Hudson grinned. “Pancakes, would you like to come over for breakfast?”
I opened my mouth to decline. This was also a game. He came to ask for something, sugar, flour, a whisk— invited me for a meal and I politely declined the offer. The paper in my hand tripled in weight and I pressed my lips together. If I had breakfast, I could report back to my Grandmother and she would see I’d done my duty.
“I make fabulous pancakes. Blueberries are my speciality,” he ventured, sensing my hesitation.
“Fine.”
He blinked and folded his arms. “Fine?”
I gazed up at him, the sun haloed around his head in the cloudless sky. “Fine, I’m a sucker for blueberry pancakes, and if I come this once, you can leave me alone for a month.”
He grinned. “A week at most and I’m sure we can upgrade ‘fine’ to ‘exceptional.’”
I rolled my eyes. “Let it go.” I’d once informed him the man who stole my heart would have to be exceptional—he’d been making a big deal out of it ever since.
Rebecca opened the front door and brandished a shiny metal whisk at Hudson. “Your whisk.”
He plucked it from her fingers and smirked. “Tomorrow morning at seven?”
Rebecca’s mouth fell open.
“Fine,” I gritted out.
I’ll survive breakfast. It was the smallest and quickest meal of the day. Get in, get out, and report back. Nothing to see here, Grandmother. My brain slow clapped at my cunning plan. Hudson turned and jumped over the fence again, landing with the feral grace only seen in cats.

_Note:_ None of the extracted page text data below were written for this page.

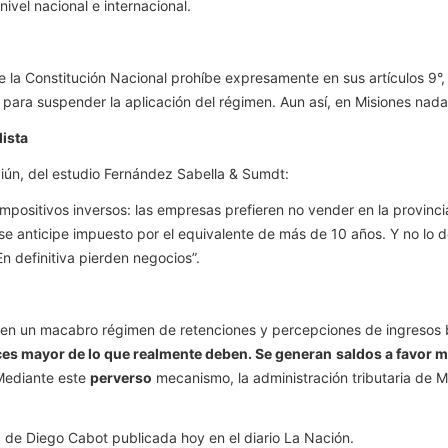
nivel nacional e internacional.
la Constitución Nacional prohíbe expresamente en sus artículos 9°, 
 para suspender la aplicación del régimen. Aun así, en Misiones nad
lista
aiún, del estudio Fernández Sabella & Sumdt:
 impositivos inversos: las empresas prefieren no vender en la provin
e anticipe impuesto por el equivalente de más de 10 años. Y no lo de
n definitiva pierden negocios”.
a en un macabro régimen de retenciones y percepciones de ingresos 
ces mayor de lo que realmente deben. Se generan
saldos a favor 
Mediante este
perverso
mecanismo, la administración tributaria de Mi
 de Diego Cabot publicada hoy en el diario La Nación.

“Breakfast is the most important meal of the day,” he called out. “Prepare to savor it, Cora. Every single morsel will be an experience.”
“Breakfast is a necessity, not an experience.”

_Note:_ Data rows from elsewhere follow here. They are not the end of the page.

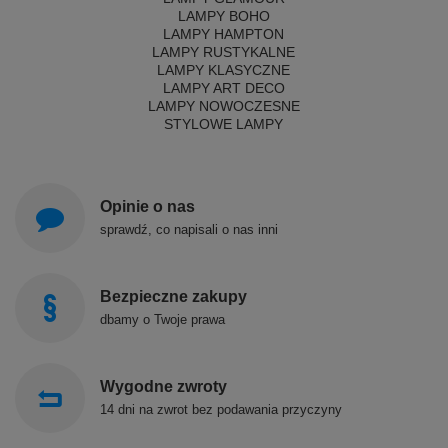
LAMPY BOHO
LAMPY HAMPTON
LAMPY RUSTYKALNE
LAMPY KLASYCZNE
LAMPY ART DECO
LAMPY NOWOCZESNE
STYLOWE LAMPY
Opinie o nas
sprawdź, co napisali o nas inni
Bezpieczne zakupy
dbamy o Twoje prawa
Wygodne zwroty
14 dni na zwrot bez podawania przyczyny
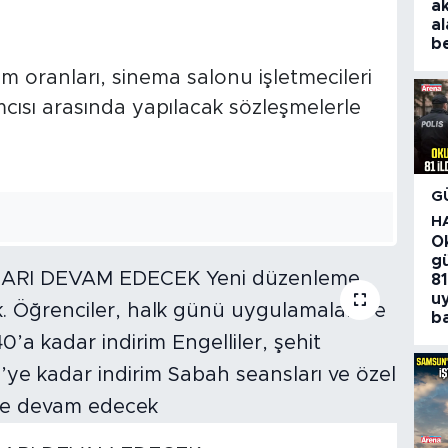
a
al
be
irim oranları, sinema salonu işletmecileri
ımcısı arasında yapılacak sözleşmelerle
G
H
O
gü
81
u
ba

“Then you are doing it wrong. Breakfast with you will be entertaining.”
“I’m not your entertainment.”
“Of course not. But what follows should be.”
I groaned and leaned back as he slunk away. We were doomed.
“You’re eating with the Principal?” Rebecca mused. “Is that after a night of hot and sweaty kinky shifter sex, or is it a fuel up before a morning of hot and sweaty shifter kinky sex?”
“There will be no hot and sweaty, kinky, shifter sex.”